#### Problem statement:
Rewrite the records, substituting "vernacular name" for "common name" wherever it occurs and keeping everything else the same. Omit the pictures.

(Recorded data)
** start **

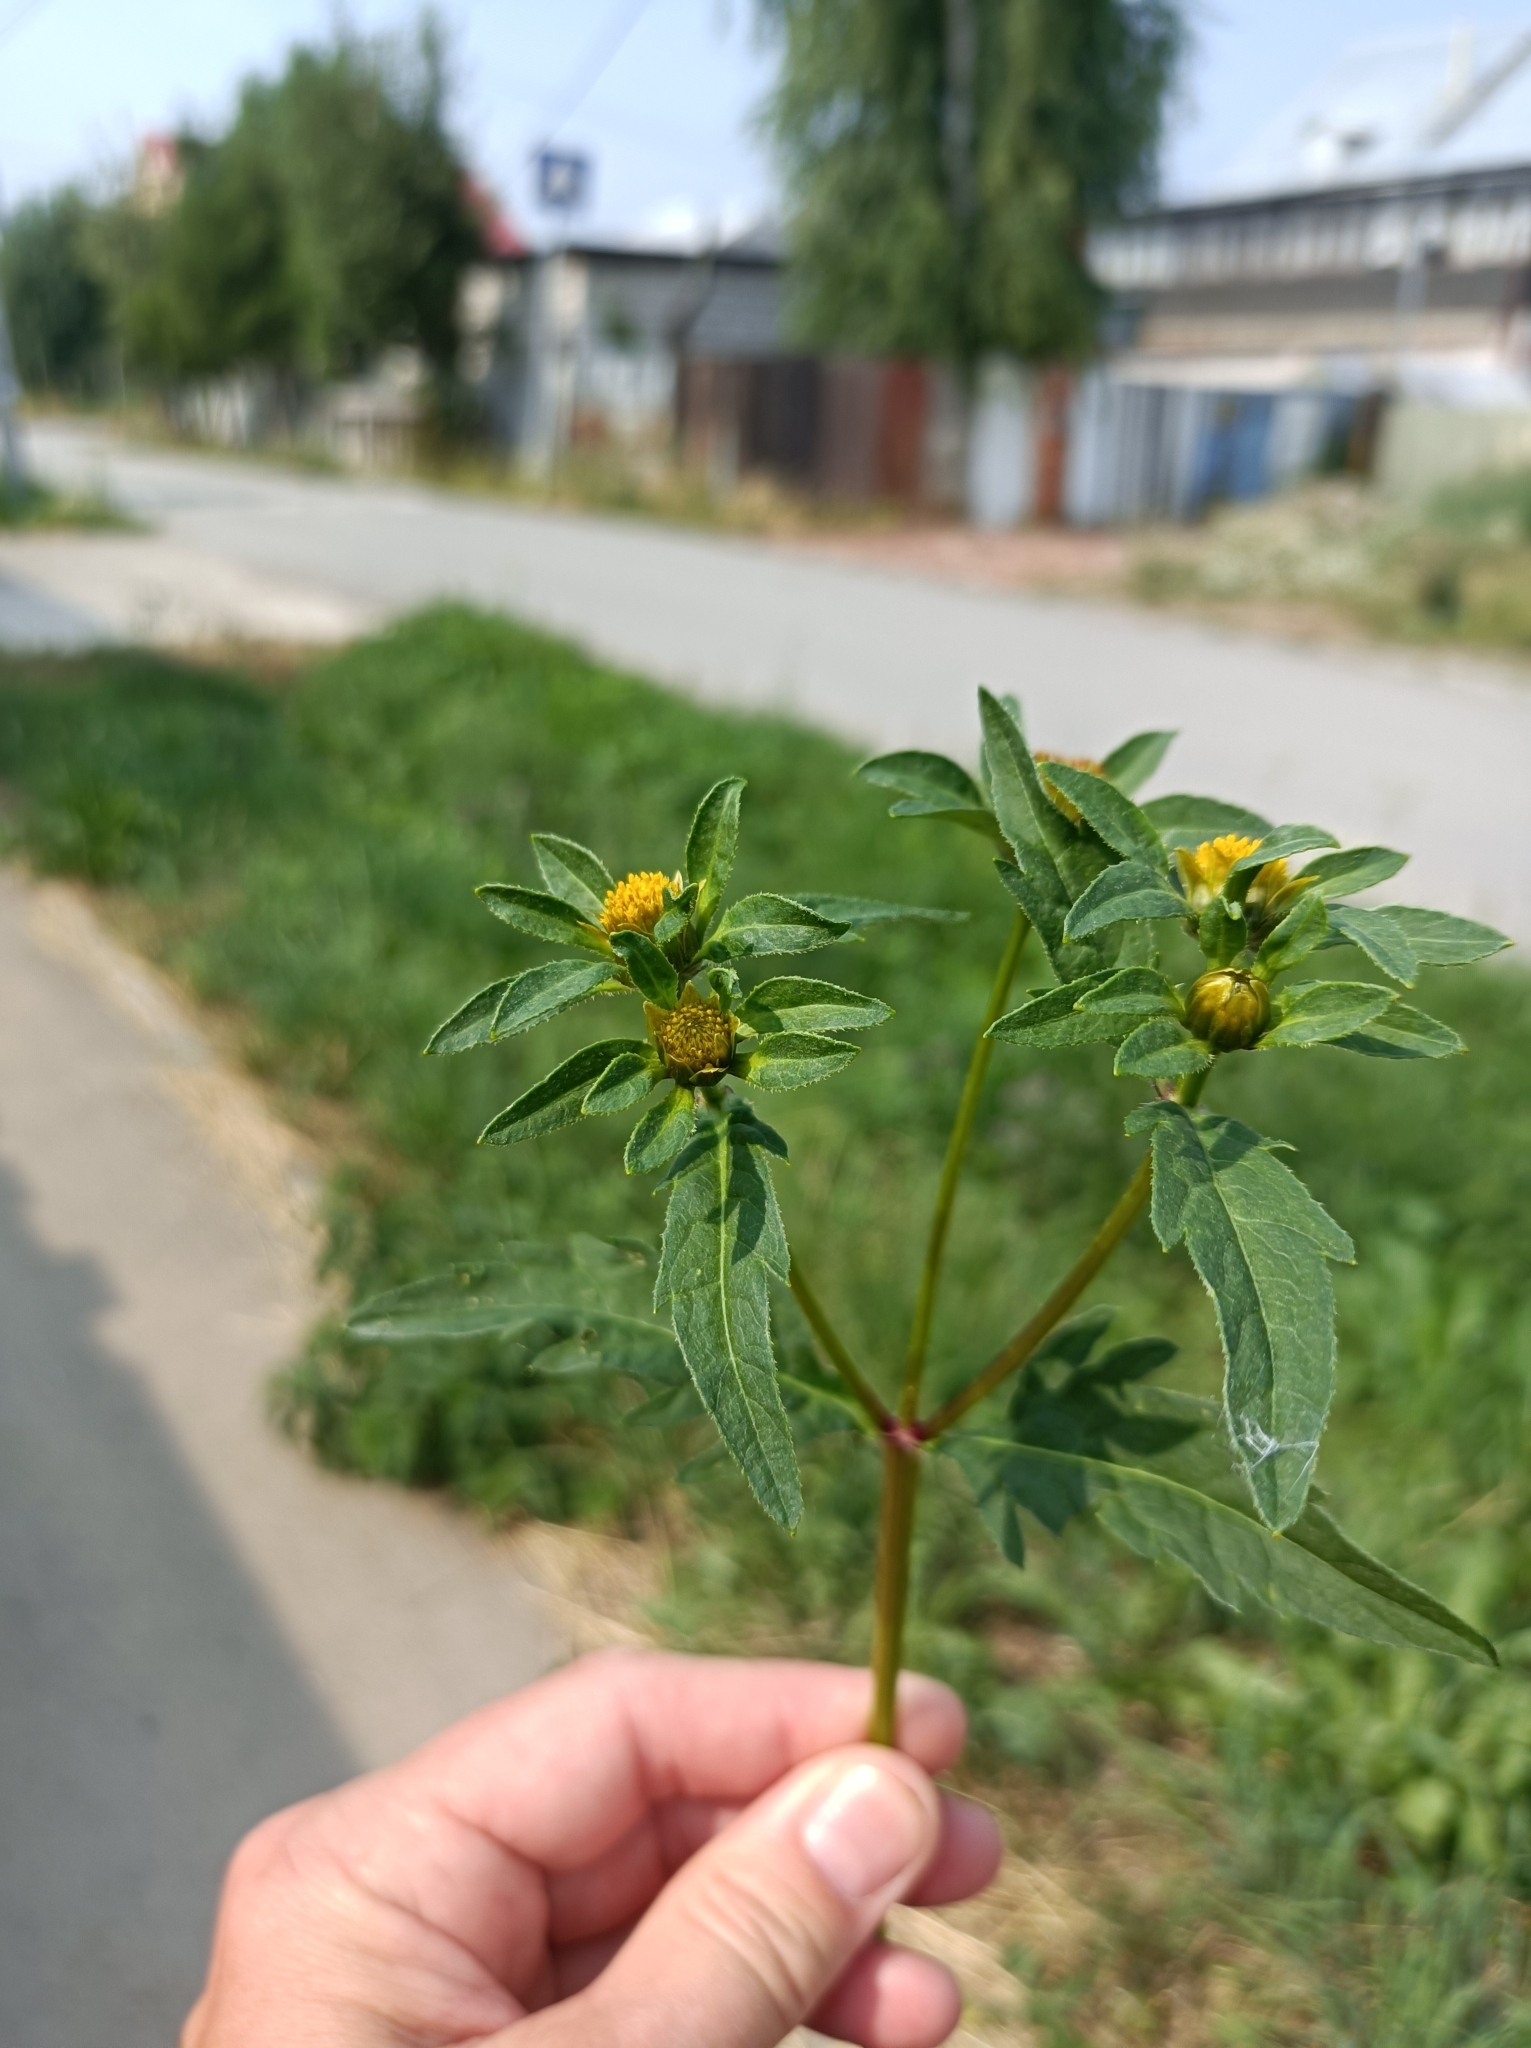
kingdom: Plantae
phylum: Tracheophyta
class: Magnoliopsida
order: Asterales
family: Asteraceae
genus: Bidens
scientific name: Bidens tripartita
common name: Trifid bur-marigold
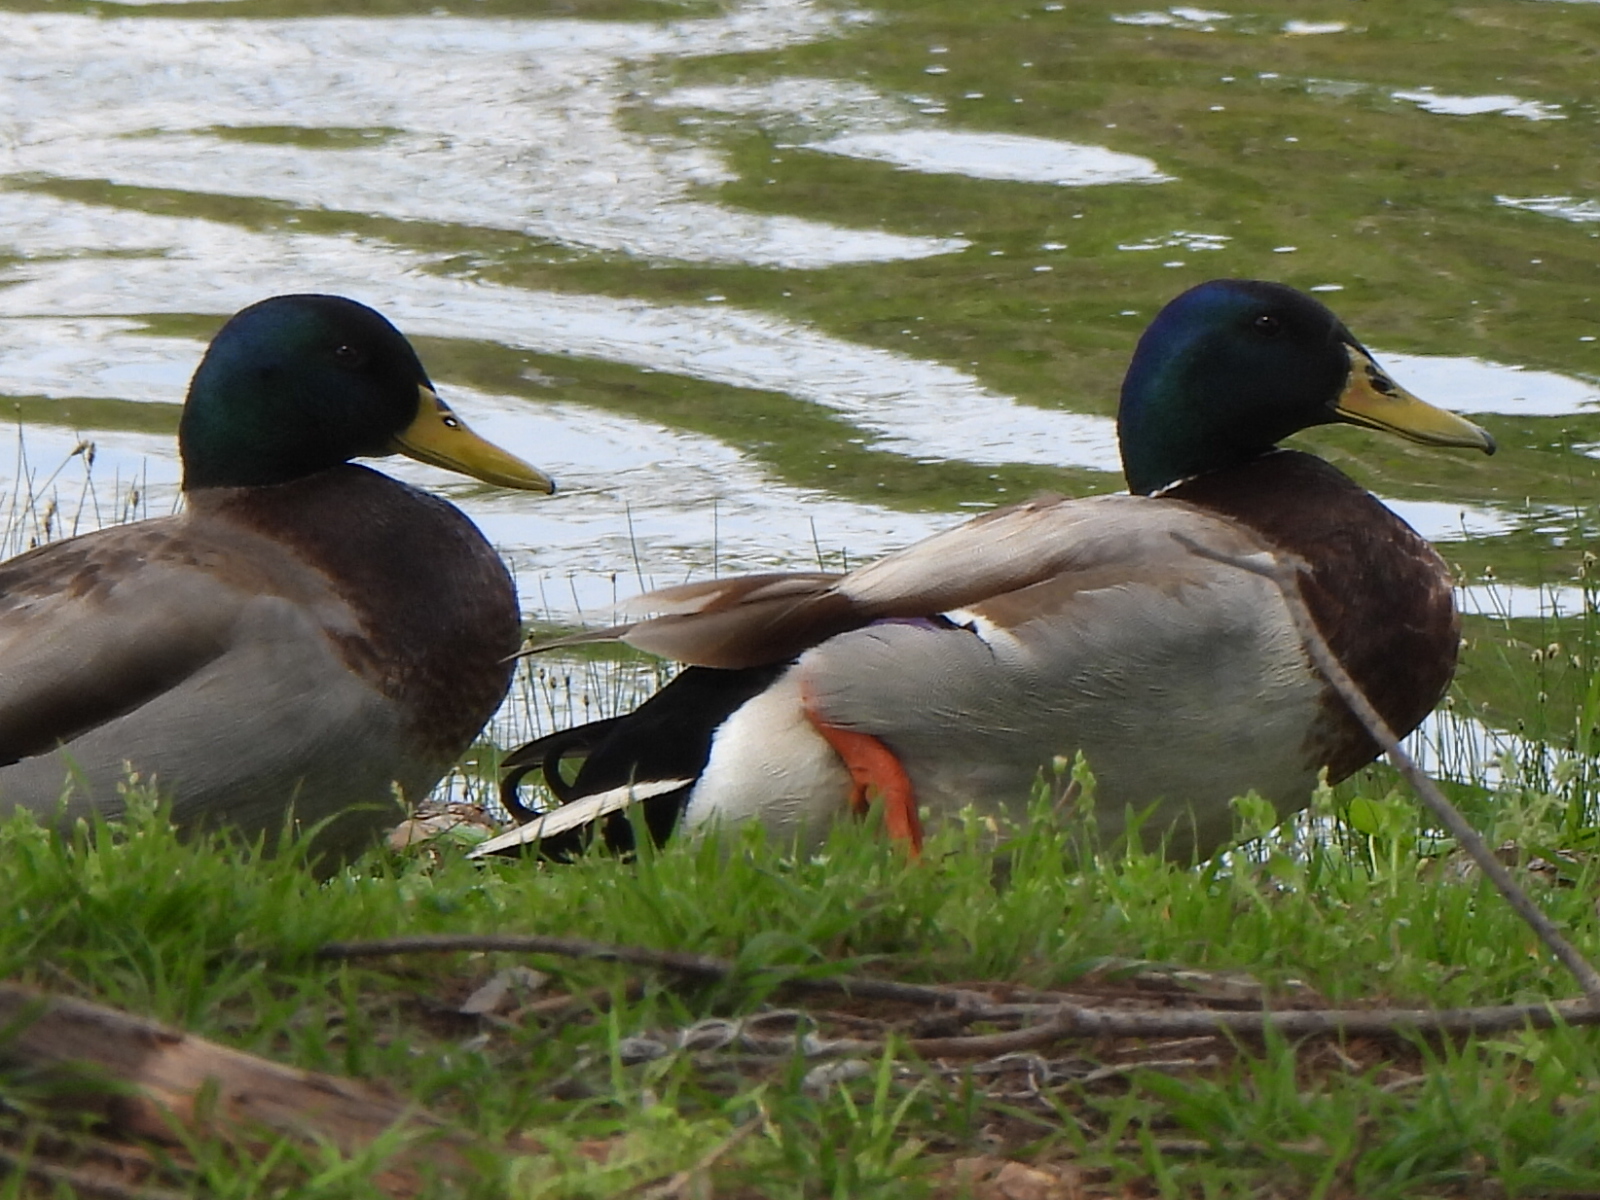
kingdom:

** end **

#### Answer to the task:
kingdom: Plantae
phylum: Tracheophyta
class: Magnoliopsida
order: Asterales
family: Asteraceae
genus: Bidens
scientific name: Bidens tripartita
vernacular name: Trifid bur-marigold
kingdom:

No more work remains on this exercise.